We had our third ultrasound at 40 weeks, when he was supposed to show his face soon. We begged the tech to tell us how big he was (not the normal thing I guess, but she did it reluctantly). He was measuring around 8 lbs. Not small, but not huge either. I really felt like I needed to know, so I could mentally prepare for the job of getting him out. I could handle 8 lbs….I thought.
As we got closer to the big day, I had contractions, then they stopped, had contractions, then they stopped. I stayed home from work on Friday, hoping to walk and get organized and avoid going into labor at work. It worked, the contractions started. Then they stopped. Nothing all day Saturday either. At the time I thought it was pretty annoying, but looking back it was a good thing. My cousin Hayley was getting married on Saturday to Cory in Iowa. This meant that my parents, Aaron and Berit were in Iowa, over 4 hours away. They were able to go to the wedding and that was a great thing, as I wished that I was able to be there too.
Sunday morning, still no progress, so Cory went fishing with Chad and Gary. I had some contractions, but with the way things had been going, I wasn’t too concerned, so I just told Cory to have his phone.
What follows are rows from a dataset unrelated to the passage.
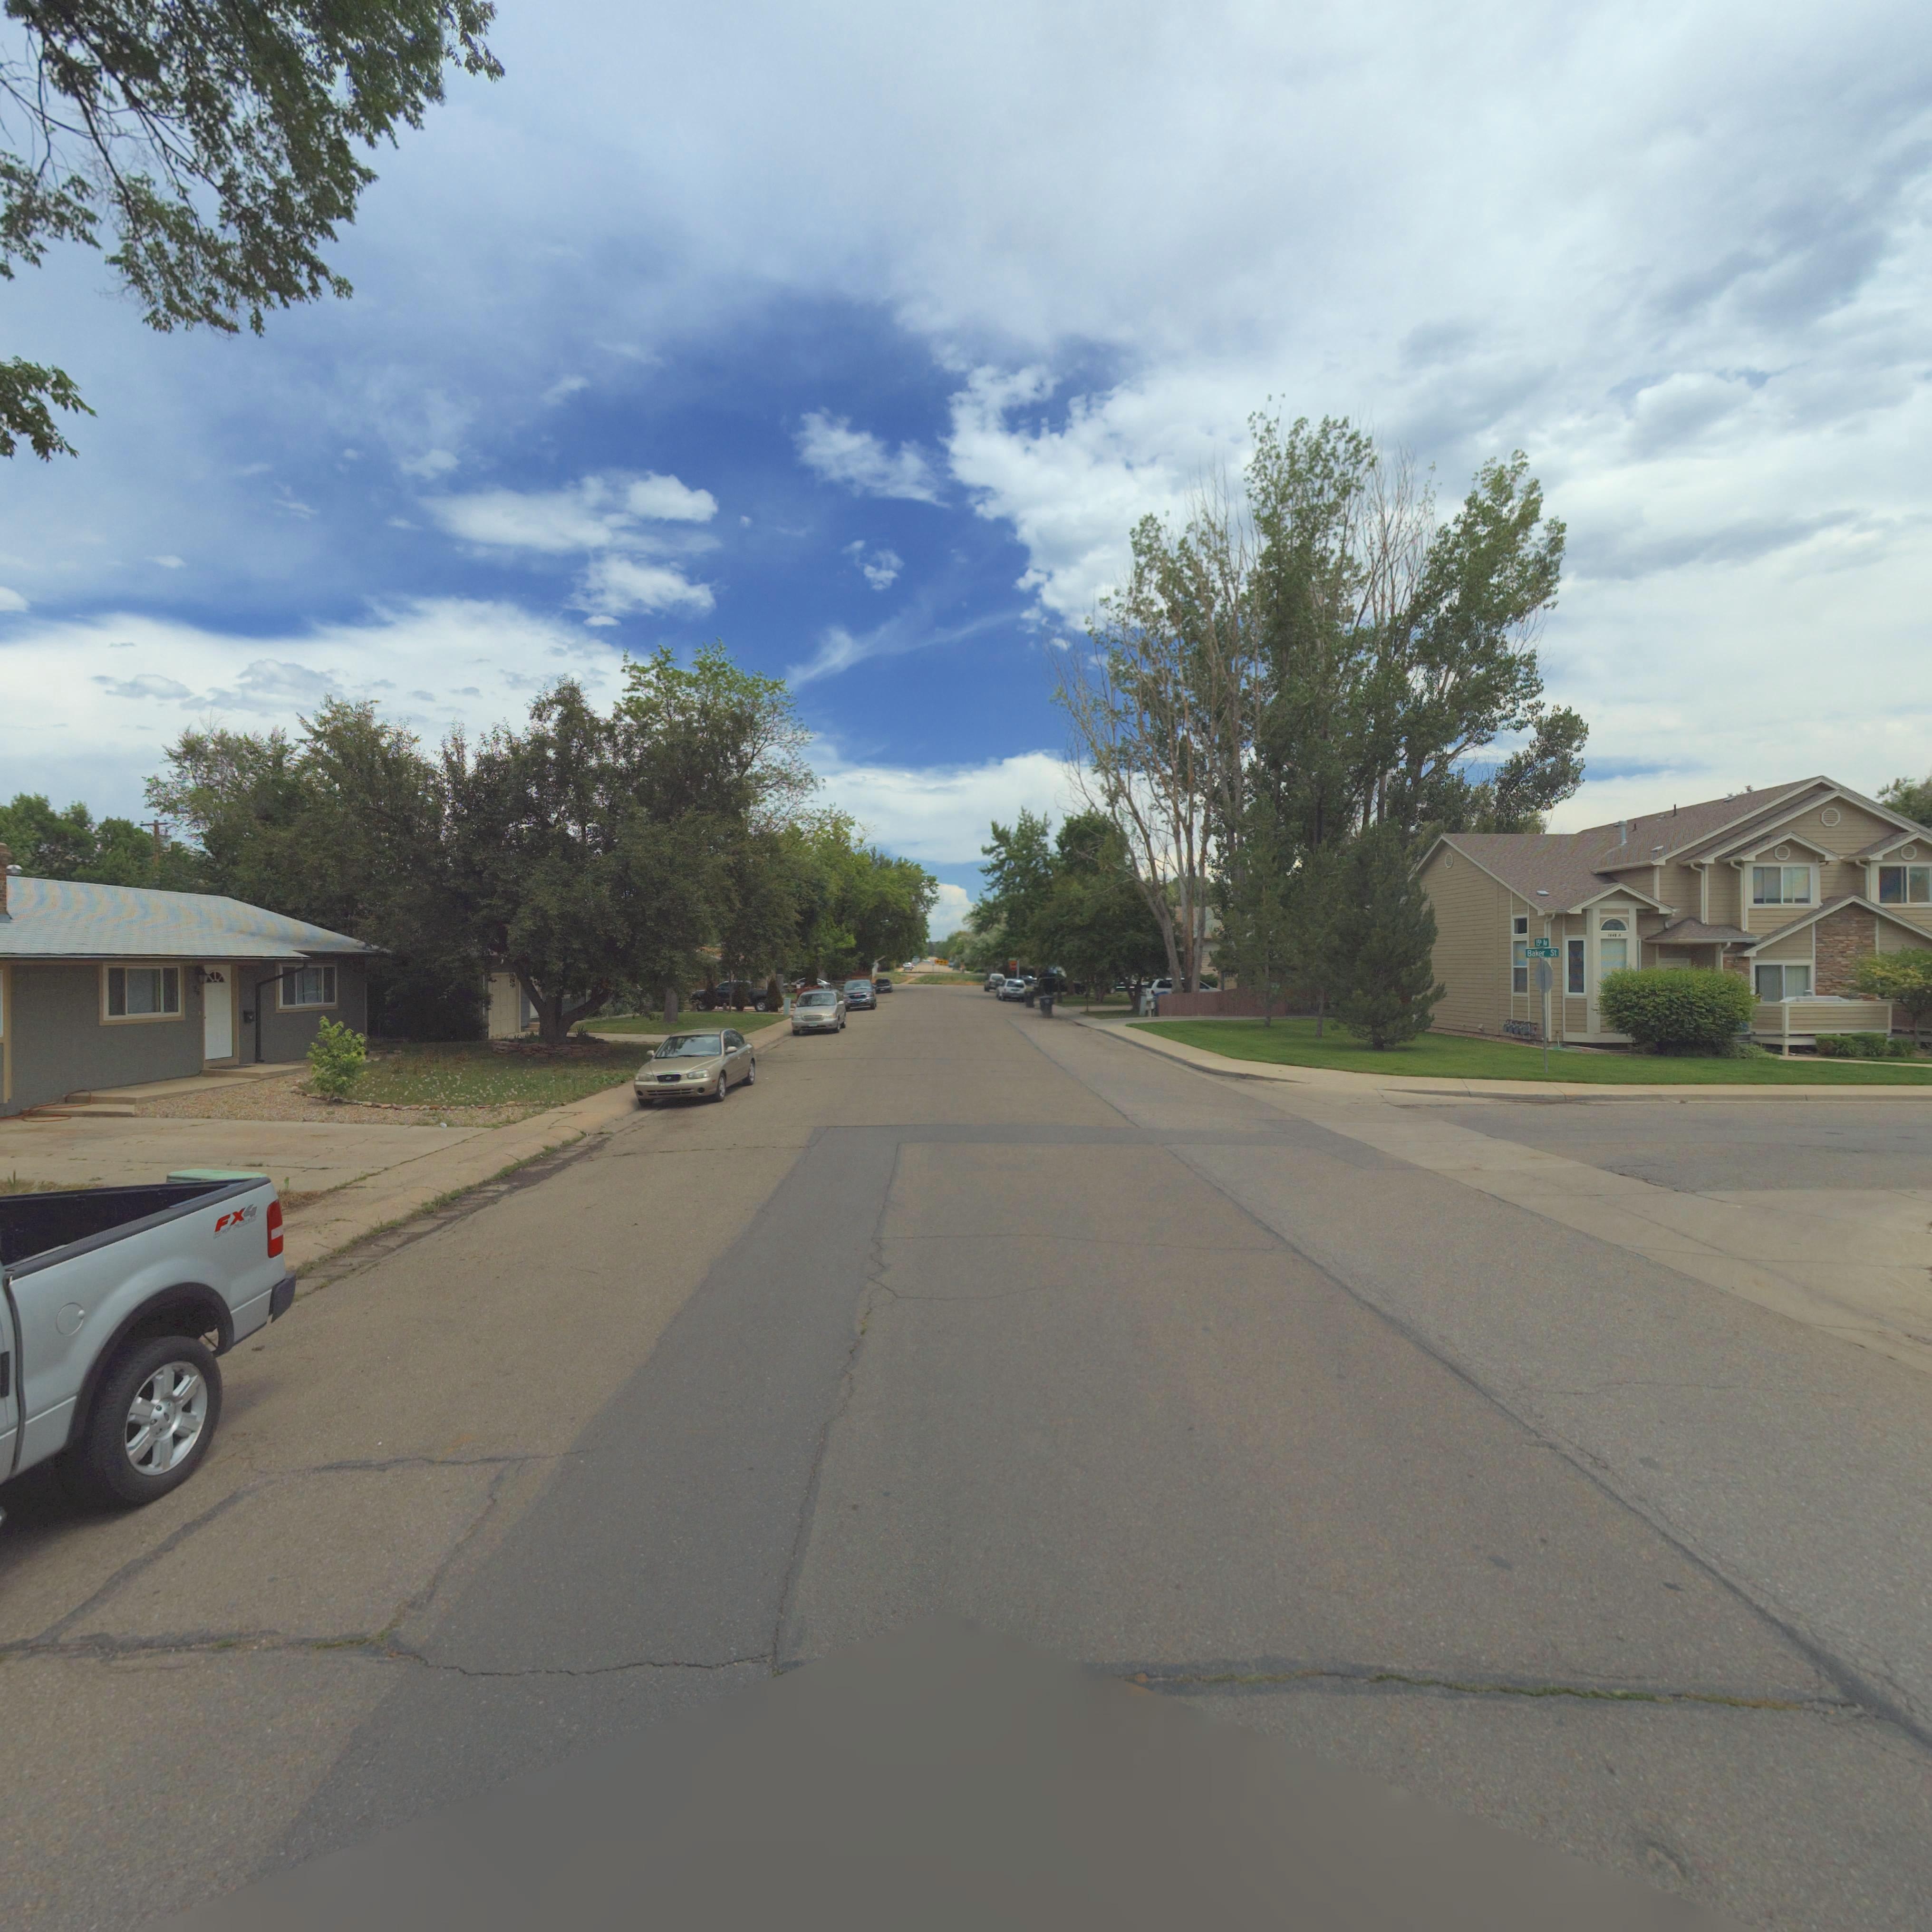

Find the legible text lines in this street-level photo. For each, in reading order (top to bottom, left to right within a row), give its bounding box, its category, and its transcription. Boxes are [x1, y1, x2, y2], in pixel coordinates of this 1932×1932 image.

[1607, 933, 1621, 937] StreetNumber: 1*** A
[1536, 939, 1548, 946] StreetName: 15** Av
[1527, 949, 1557, 956] StreetName: Baker St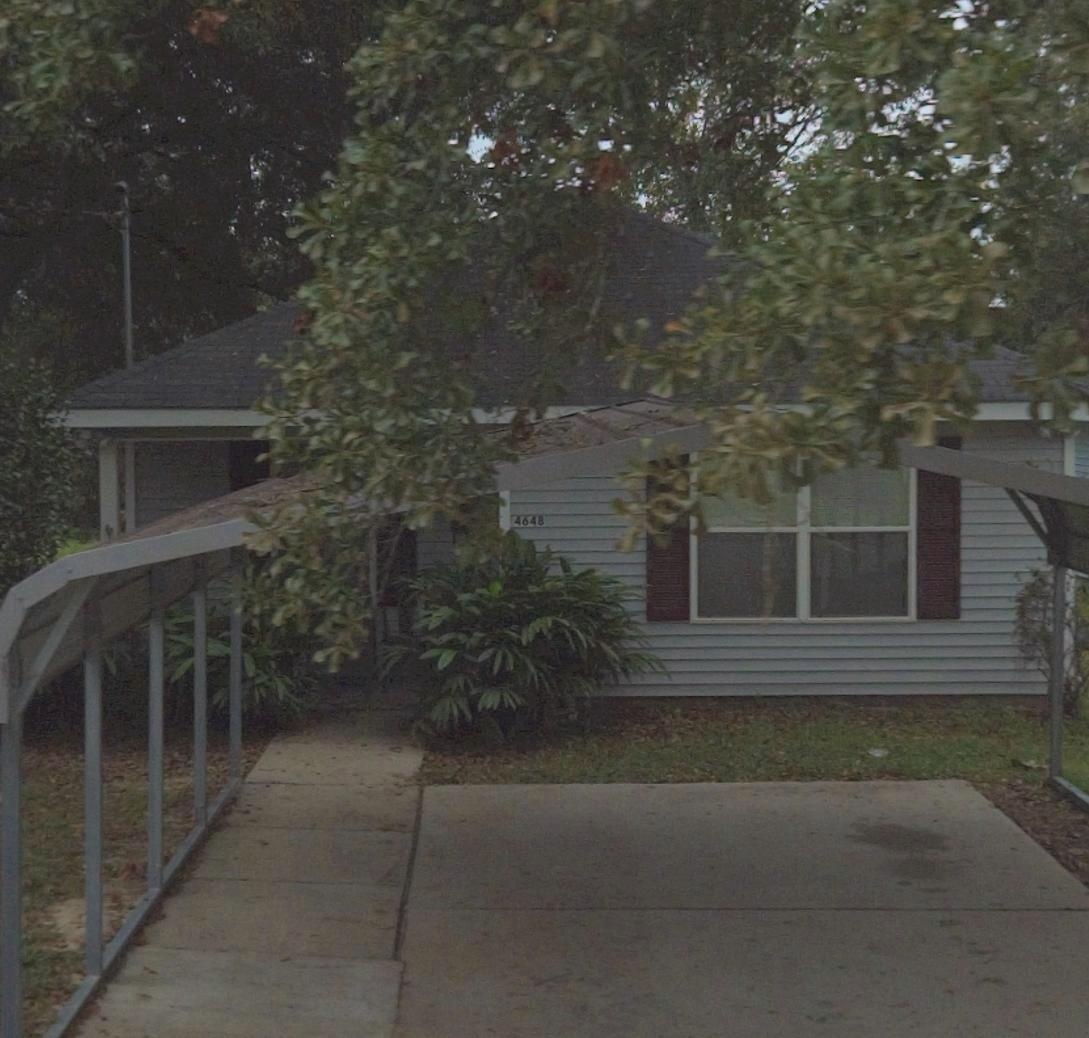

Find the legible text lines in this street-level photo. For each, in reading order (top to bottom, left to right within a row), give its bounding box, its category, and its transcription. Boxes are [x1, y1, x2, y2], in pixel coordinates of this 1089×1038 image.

[513, 516, 545, 527] StreetNumber: 4648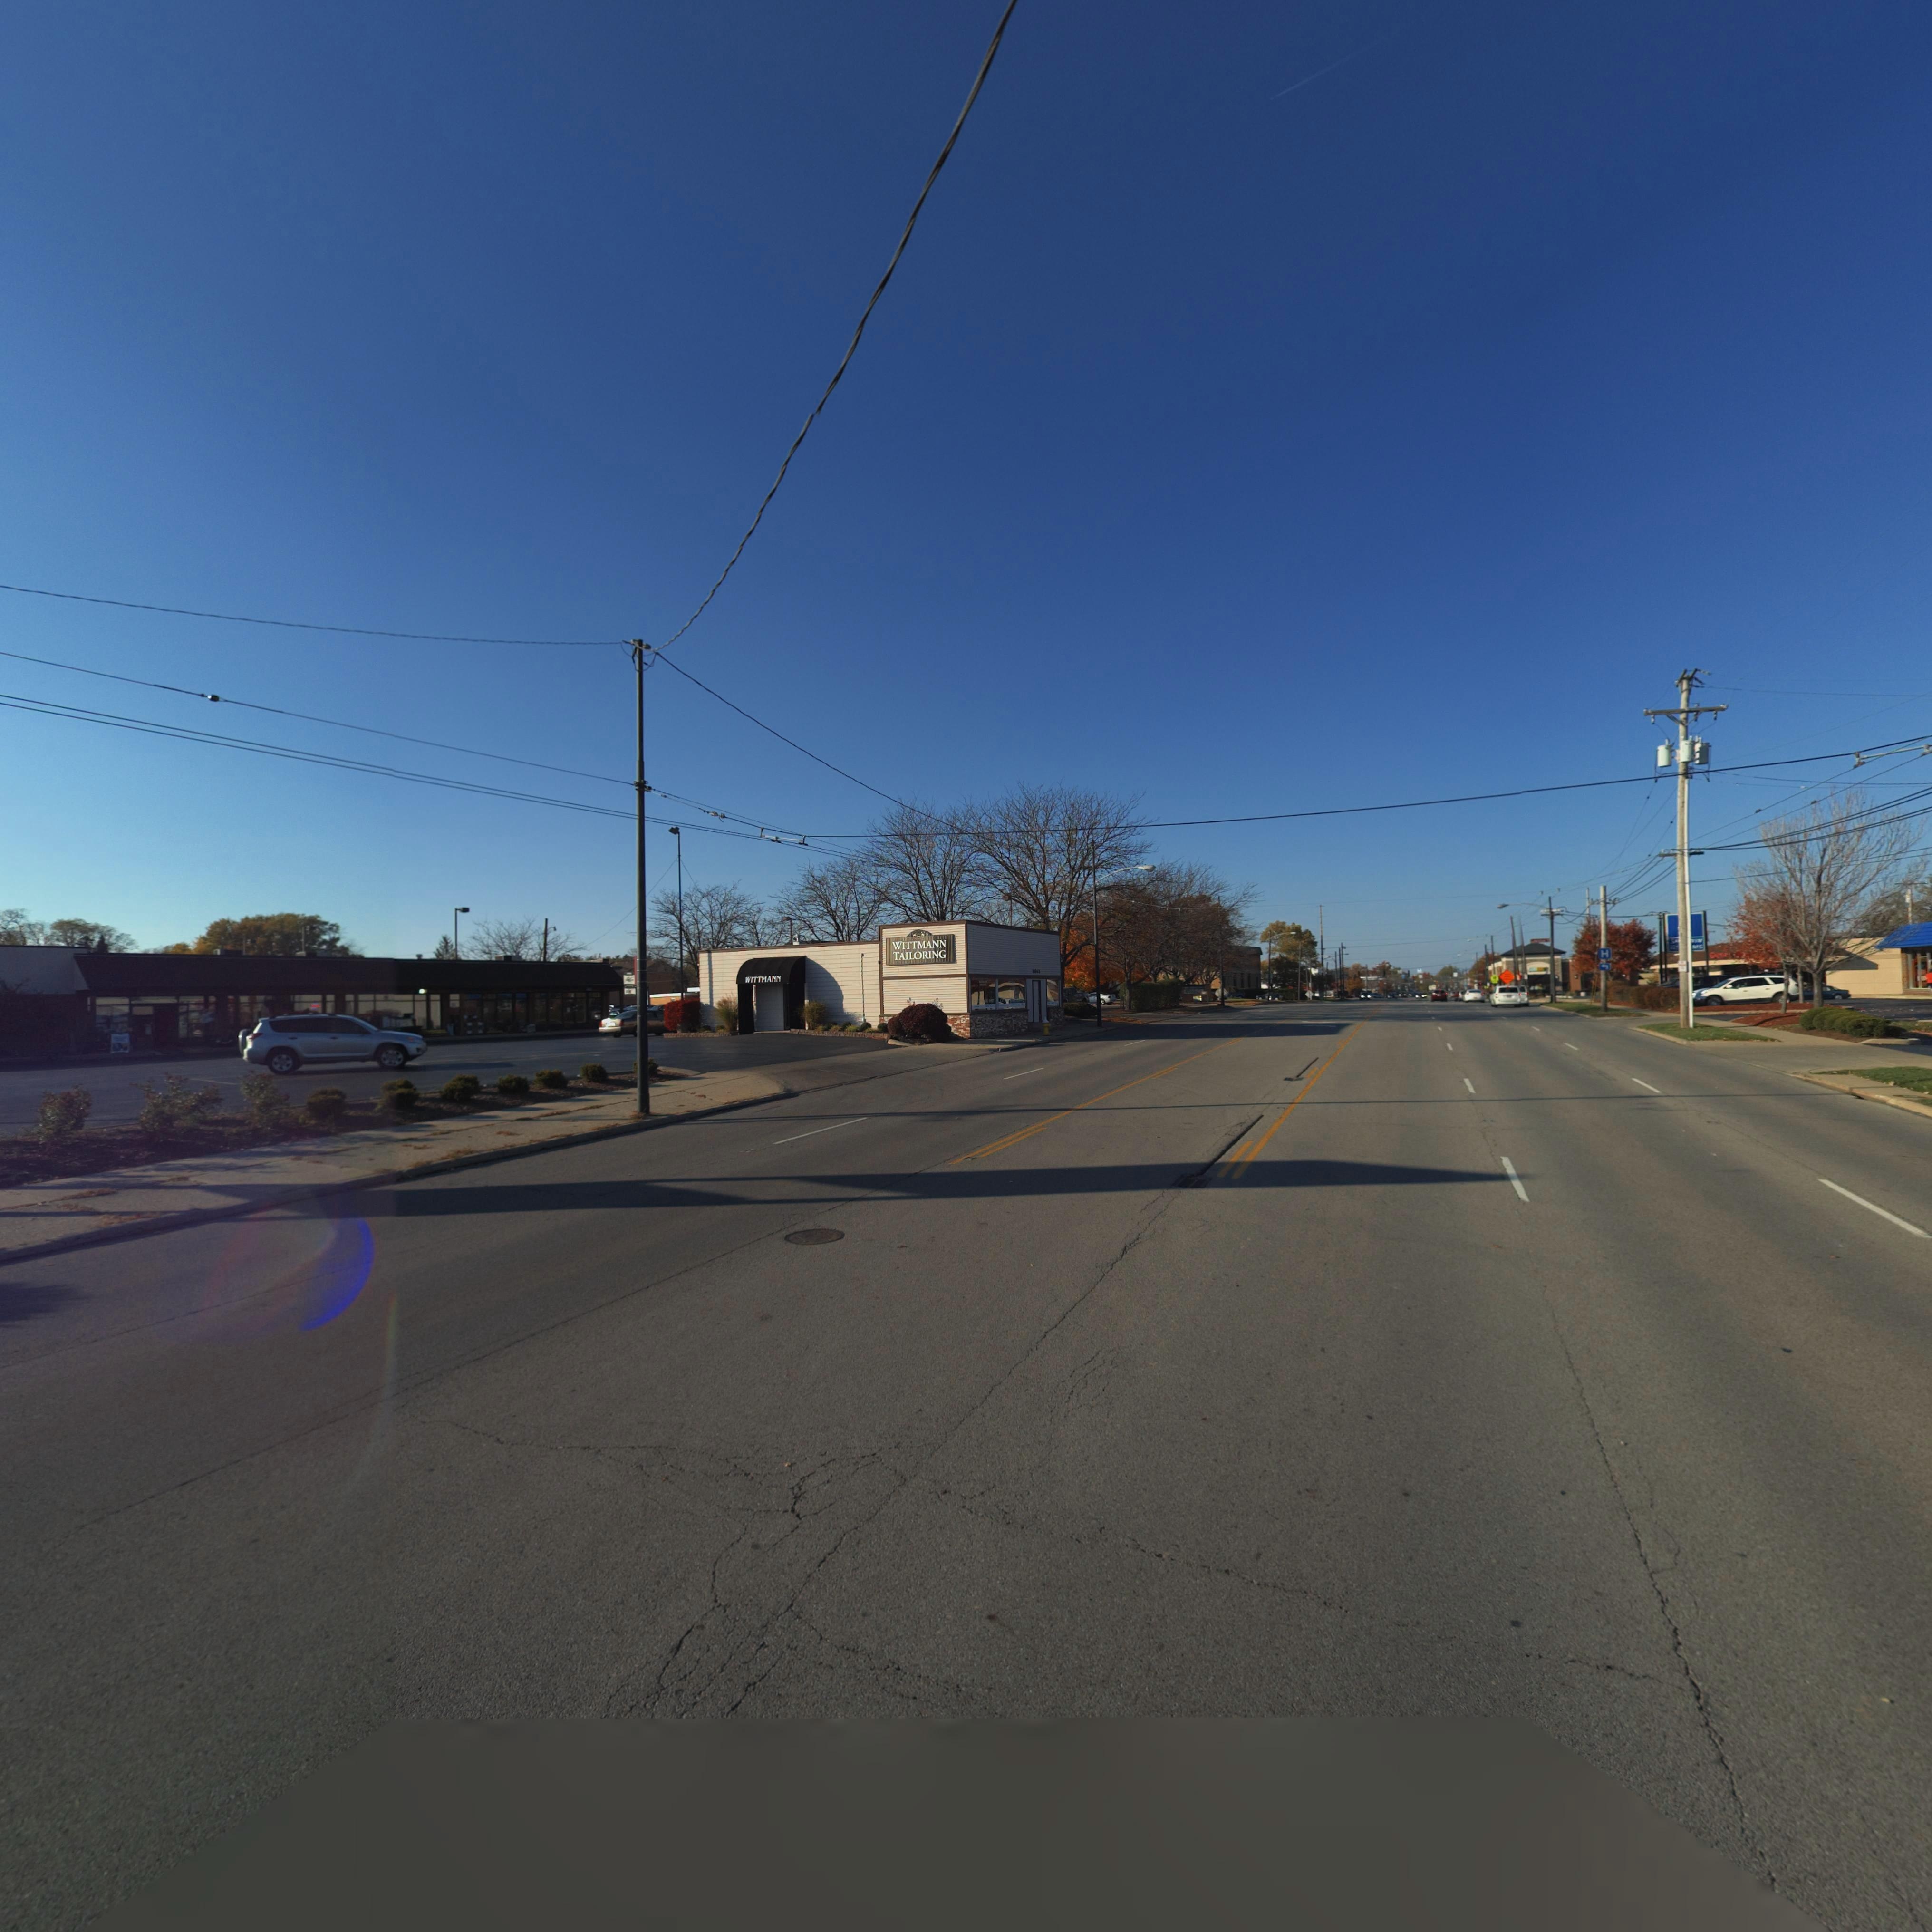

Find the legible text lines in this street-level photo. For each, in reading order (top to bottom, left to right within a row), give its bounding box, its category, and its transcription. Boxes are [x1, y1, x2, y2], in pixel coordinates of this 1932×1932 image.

He was only 30 minutes away, so no biggie. Of course, Murphy’s Law, my water broke at about 9 am. That was something that I hadn’t been through with Cooper, and let me tell you, not at all what I expected. I did notice that the water wasn’t clear, it was more brown. Not a good thing. This meant that there was meconium in the water, or poop. They say that increases the risk of the baby breathing it in, and having problems after breathing, so it changed the tone a little from there. I called Cory and told him, and he rushed to get the boat out and get home. Kim came over and found out that my contractions had increased and there was meconium in the water and kind of increased my concern, rightfully so. So while we waited, I got the bags in the car, and waited in the garage with a towel to catch the water…nice picture huh? When Cory pulled up, he jumped in the van, and we were on our way to the Maple Grove Hospital.
I called my parents, Aaron, Alycia, Dave and Ginny on the way to the hospital. Just hoping that things were going to go fast from here. But praying that they weren’t going too fast that I would be too late to get an Epidural once we reached the hospital….my greatest fear! When we pulled up, Cory dropped me off, and I waddled into the hospital with a towel between my legs taking breaks to deal with the contractions along the way. Cory came in, bags in tow, and we made our way to the Labor and Delivery area. Unlike the first time around, we hadn’t even been to that area of the hospital and had to ask where to go. Guess we were not as freaked this time about the unknowns – but it turns out we should have been.